Cerril remained on his side of the street. He and Hekkel were the two most skilled at following someone through the city in the shadows. He glanced back at the Brazen Trumpet but didn’t see Imareen put in an appearance at one of the windows. Carefully, his breath tight at the back of his throat and in his lungs, Cerril continued following the man.

Their prey seemed content to stay within Alaghôn’s dockyards. The man stopped occasionally to stare into the windows of a closed shop that caught his interest. His destination turned out to be Stonebottom’s Inn, one of the first structures ever built along the Turmish coastline. Back in those days, the port city had only been an avaricious gleam in a founding father’s eye.

Stonebottom’s was meager and small, cobbled together from ballast rocks brought over in merchant ships. A lit candle in a glass tube dangled from the sign, revealing the chipped and peeling paint that advertised the name. No candles burned in the two front windows that would have signified a vacancy. Stonebottom’s usually stayed full whenever ships were in port.

Knowing they had to take the man before he reached the inn, Cerril increased his pace. Hekkel’s shadow flitted along the other side of the street.

Two blocks before Stonebottom’s, Cerril signaled Hekkel.

Without hesitation, Hekkel ran out into the street. “Good sir! Good sir! Help me, please!”

The man stopped and turned, putting his back up against the budding beside him. His hand darted for his waist sash, and Cerril would have bet anything that he was carrying a blade there. At least the man hadn’t turned Hekkel into a toad.

“What do you want, boy?” the man demanded in a thin, worn voice.

“It’s my mother!” Hekkel cried, coming to a stop in front of the man. “She fell down! I can’t wake her!” The man remained quiet, his hand out of sight. “You’ve got to help me!” Hekkel pleaded. “I’m no healer.”
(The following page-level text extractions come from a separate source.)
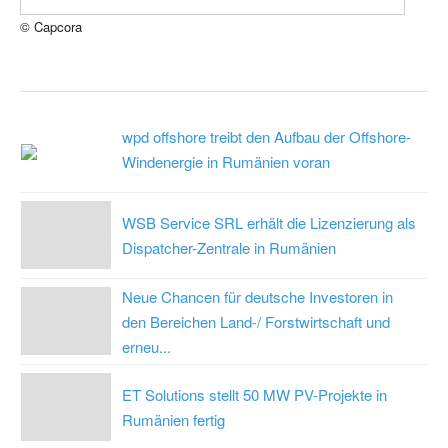
© Capcora
wpd offshore treibt den Aufbau der Offshore-
Windenergie in Rumänien voran
WSB Service SRL erhält die Lizenzierung als
Dispatcher-Zentrale in Rumänien
Neue Chancen für deutsche Investoren in
den Bereichen Land-/ Forstwirtschaft und
erneu...
ET Solutions stellt 50 MW PV-Projekte in
Rumänien fertig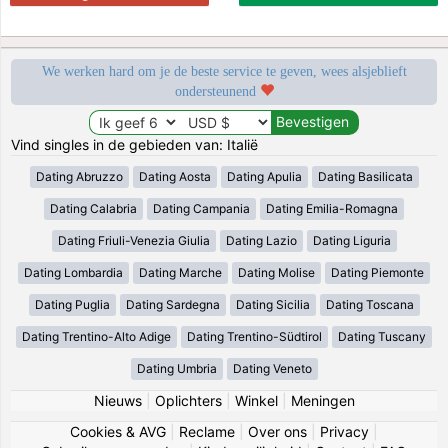
We werken hard om je de beste service te geven, wees alsjeblieft
ondersteunend
Vind singles in de gebieden van: Italië
Dating Abruzzo
Dating Aosta
Dating Apulia
Dating Basilicata
Dating Calabria
Dating Campania
Dating Emilia-Romagna
Dating Friuli-Venezia Giulia
Dating Lazio
Dating Liguria
Dating Lombardia
Dating Marche
Dating Molise
Dating Piemonte
Dating Puglia
Dating Sardegna
Dating Sicilia
Dating Toscana
Dating Trentino-Alto Adige
Dating Trentino-Südtirol
Dating Tuscany
Dating Umbria
Dating Veneto
Nieuws
|
Oplichters
|
Winkel
|
Meningen
Cookies & AVG
|
Reclame
|
Over ons
|
Privacy
|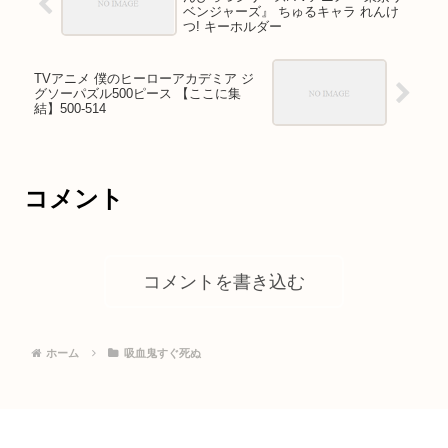
ベンジャーズ』 ちゅるキャラ れんけ
つ! キーホルダー
TVアニメ 僕のヒーローアカデミア ジ
グソーパズル500ピース 【ここに集
結】500-514
コメント
コメントを書き込む
ホーム
吸血鬼すぐ死ぬ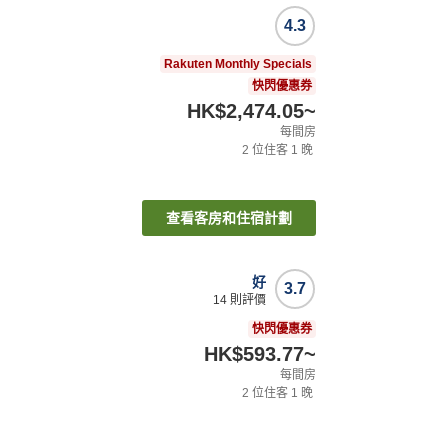
4.3
Rakuten Monthly Specials
快閃優惠券
HK$2,474.05
~
每間房
2
位住客
1
晚
查看客房和住宿計劃
好
3.7
14
則評價
快閃優惠券
HK$593.77
~
每間房
2
位住客
1
晚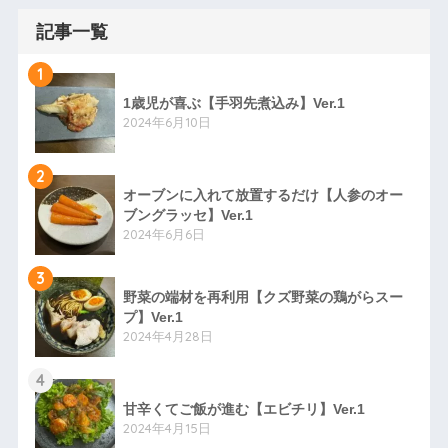
記事一覧
1
1歳児が喜ぶ【手羽先煮込み】Ver.1
2024年6月10日
2
オーブンに入れて放置するだけ【人参のオー
ブングラッセ】Ver.1
2024年6月6日
3
野菜の端材を再利用【クズ野菜の鶏がらスー
プ】Ver.1
2024年4月28日
4
甘辛くてご飯が進む【エビチリ】Ver.1
2024年4月15日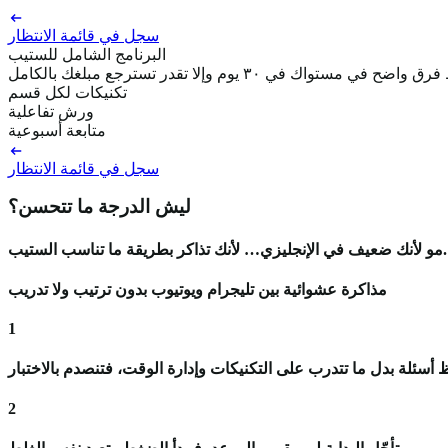
سجل في قائمة الانتظار
البرنامج الشامل للستيب
اضح في مستواك في ٣٠ يوم وإلا تقدر تسترجع مبلغك بالكامل
تكنيكات لكل قسم
ورش تفاعلية
متابعة أسبوعية
سجل في قائمة الانتظار
ليش الدرجة ما تتحسن؟
مو لأنك ضعيف في الإنجليزي… لأنك تذاكر بطريقة ما تناسب الستيب.
مذاكرة عشوائية بين تليجرام ويوتيوب بدون ترتيب ولا تدريب
1
 أسئلة بدل ما تتدرب على التكنيكات وإدارة الوقت، فتنصدم بالاختبار
2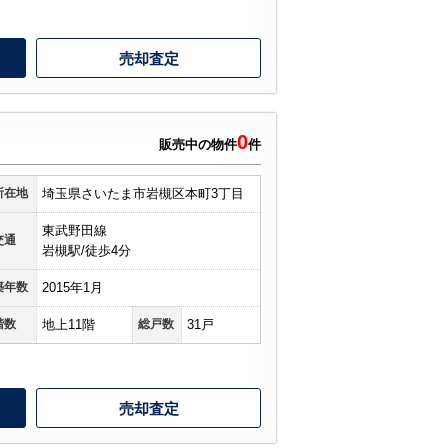
売却査定
0
販売中の物件
件
所在地
埼玉県さいたま市岩槻区本町3丁目
東武野田線
交通
岩槻駅/徒歩4分
築年数
2015年1月
階数
地上11階
総戸数
31戸
売却査定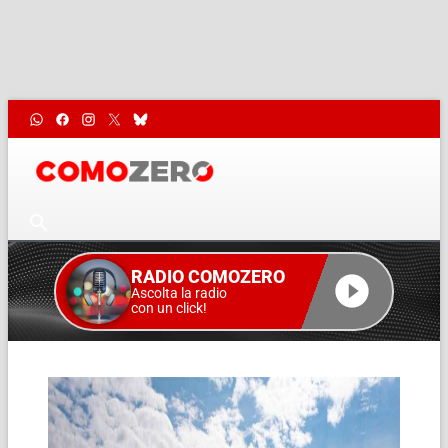
RADIO COMOZERO
Ascolta la radio
con un click!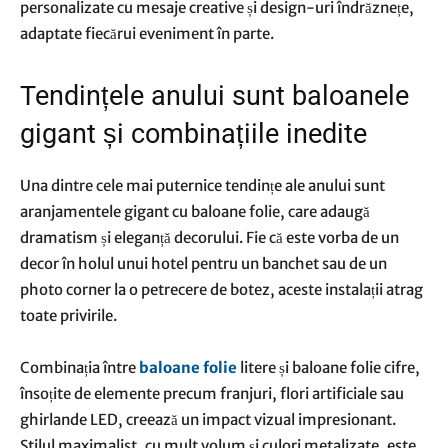
personalizate cu mesaje creative și design-uri îndrăznețe,
adaptate fiecărui eveniment în parte.
Tendințele anului sunt baloanele
gigant și combinațiile inedite
Una dintre cele mai puternice tendințe ale anului sunt
aranjamentele gigant cu baloane folie, care adaugă
dramatism și eleganță decorului. Fie că este vorba de un
decor în holul unui hotel pentru un banchet sau de un
photo corner la o petrecere de botez, aceste instalații atrag
toate privirile.
Combinația între
baloane folie
litere și baloane folie cifre,
însoțite de elemente precum franjuri, flori artificiale sau
ghirlande LED, creează un impact vizual impresionant.
Stilul maximalist, cu mult volum și culori metalizate, este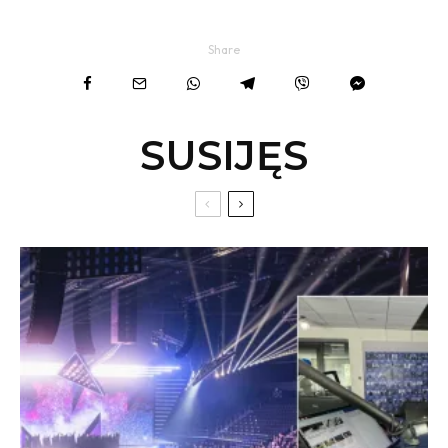
Share
SUSIJĘS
The man glanced warily around the dark street, but Stonebottom’s was located in one of the several old parts of the city. Little foot traffic ever went through that area so early. A few hours before cock’s crow, though, the seamen who rented rooms there would come stumbling through.

Cerril stayed within the shadow less than twenty feet away. He breathed shallowly. Thankfully the street was also devoid of lanterns and he remained hidden.

Hekkel was small for his size. Most people not used to children often thought he was a child of seven or eight years. At least, they did until they saw the hardness in his eyes. Still, the man almost hit Hekkel when the boy dropped to his knees and wrapped both arms around the man’s legs.

“Please!” Hekkel cried plaintively. “I think she’s dying!”

“Here now,” the man said. “Get up from there. You need to see someone who can do your mother some good. I’m just a traveler. I’ve no experience at healing. I’m a scribe.”

Carefully, Cerril reached for the window ledge of the cobbler’s shop beside him. Hundreds of years of masonry held Alaghôn together. Dozens of styles held sway in the city, and they created a rambling disorder to Alaghôn that provided any number of dead-end streets and orphaned

blocks. The mortar of the older buildings was also in a state of disrepair, often crumbling when jostled.

Cerril raked a finger between the stones that made up the window ledge. The mortar broke up easily and he slipped a stone as big as both his fists from the ledge. A half-dozen others were already missing. He threw himself at the man, running quickly.